Psr, ok da Bruxelles per una modifica al programma per 104 milioni di euro
Il biennio transitorio del Psr porta alla Regione Liguria nuovo fieno in cascina da poter spendere all'interno del meccanismo della programmazione Psr, con l'autorizzazione a erogare nuove risorse complessive per 104,5 milioni di euro, di cui 52,5 milioni di fondi europei, 36,5 milioni di fondi statali e 15,5 milioni di fondi regionali. Rispetto alla media del periodo 2014-2020, la crescita delle disponibilità si attesta sul 18%. "Inizia un nuovo periodo di investimenti - spiega Alessandro Piana, assessore regionale all'Agricoltura - con attenzione posta in particolare ai giovani agricoltori, all'ambiente, all'innovazione, ai piccoli Comuni, alla competitività delle filiere agroforestali e allo sviluppo dell'entroterra".


Emilia Romagna

Territorio, l'agricoltura diventa sociale
L'agricoltura come elemento di inclusione e di sviluppo sostenibile, con al centro la fattoria, luogo in cui poter sviluppare opportunità per le persone più fragili ma anche nuove fonti di reddito per le imprese agricole.

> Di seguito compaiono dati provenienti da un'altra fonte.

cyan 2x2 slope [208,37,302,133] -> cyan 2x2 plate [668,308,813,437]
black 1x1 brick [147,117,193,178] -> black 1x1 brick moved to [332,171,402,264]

La Giunta Regionale dell'Emilia Romagna ha approvato un nuovo progetto di legge "Norme in materia di agricoltura sociale" che punta sulla multifunzionalità delle imprese agricole, riconoscendone l'impatto innovativo dei servizi offerti sul territorio, grazie a una forte interconnessione fra reti di imprese agricole, utenti fragili, enti pubblici, cooperative sociali e consumatori responsabili. L'iniziativa, finanziata con una dote da 1,3 milioni di euro, tramite Psr e bilancio regionale, intende sostenere interventi formativi, comunicazione e incentivi per adeguare e allestire le fattorie sociali.

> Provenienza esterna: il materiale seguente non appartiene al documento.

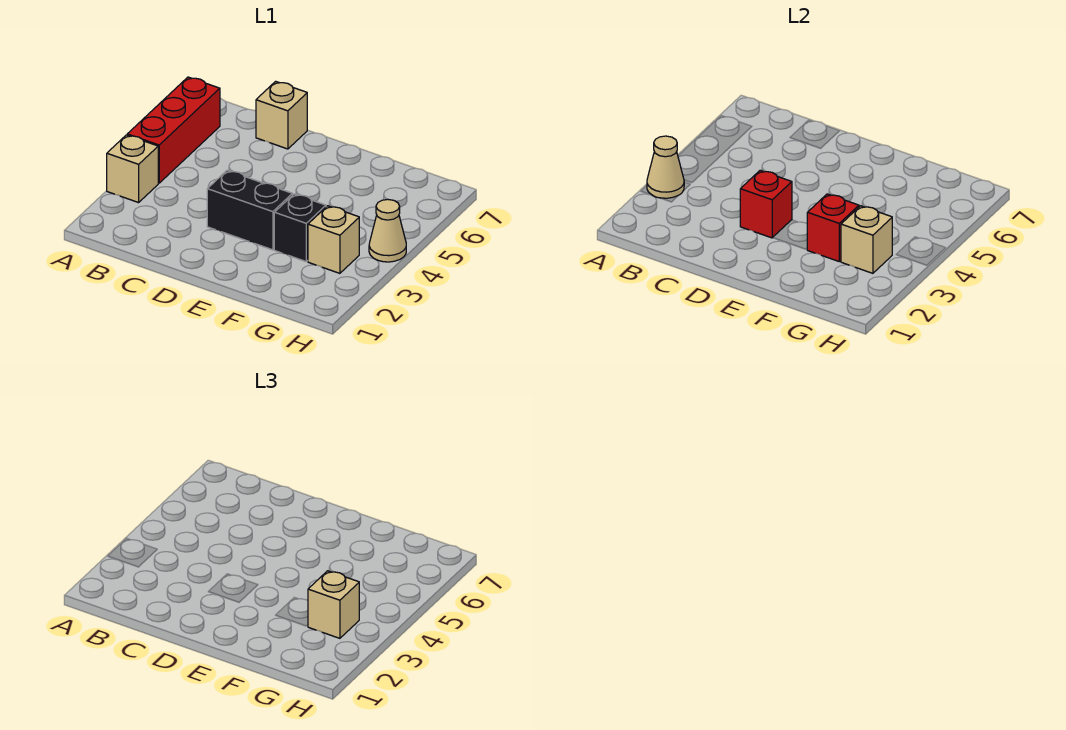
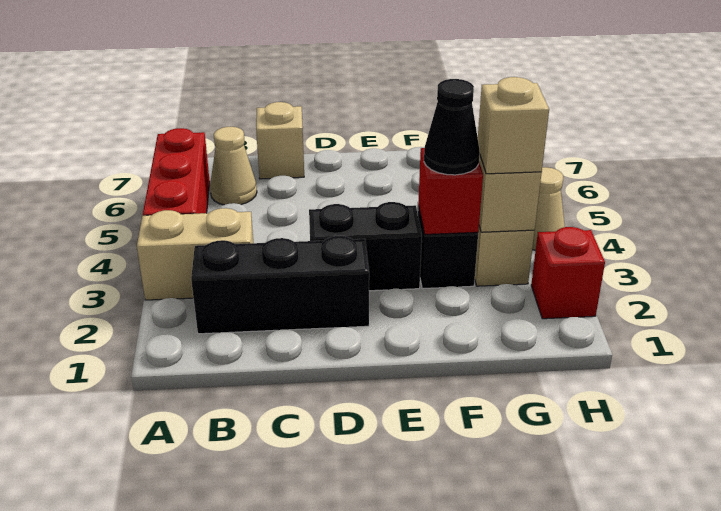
tan 1x1 brick [107,135,158,203] -> tan 1x2 brick [137,208,253,300]
tan 1x1 cone [647,136,684,198] -> tan 1x1 cone moved to [210,127,257,205]
none -> black 1x3 brick [191,236,369,334]
red 1x1 brick [740,170,792,238] -> red 1x1 brick moved to [531,227,605,319]
none -> black 1x1 cone [424,79,480,175]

"Il ritorno alla terra deve diventare sempre più un tema qualificante nelle nostre politiche e nelle nostre vite
- sottolinea l'assessore all'Agricoltura regionale Alessio Mammi - questo nuovo provvedimento è un passo in avanti verso un'agricoltura per così dire allargata che, oltre al recupero e alla valorizzazione del lavoro, oltre che al giusto reddito delle imprese, punta alla conoscenza, alla trasmissione di saperi antichi e all'inclusività delle persone più fragili".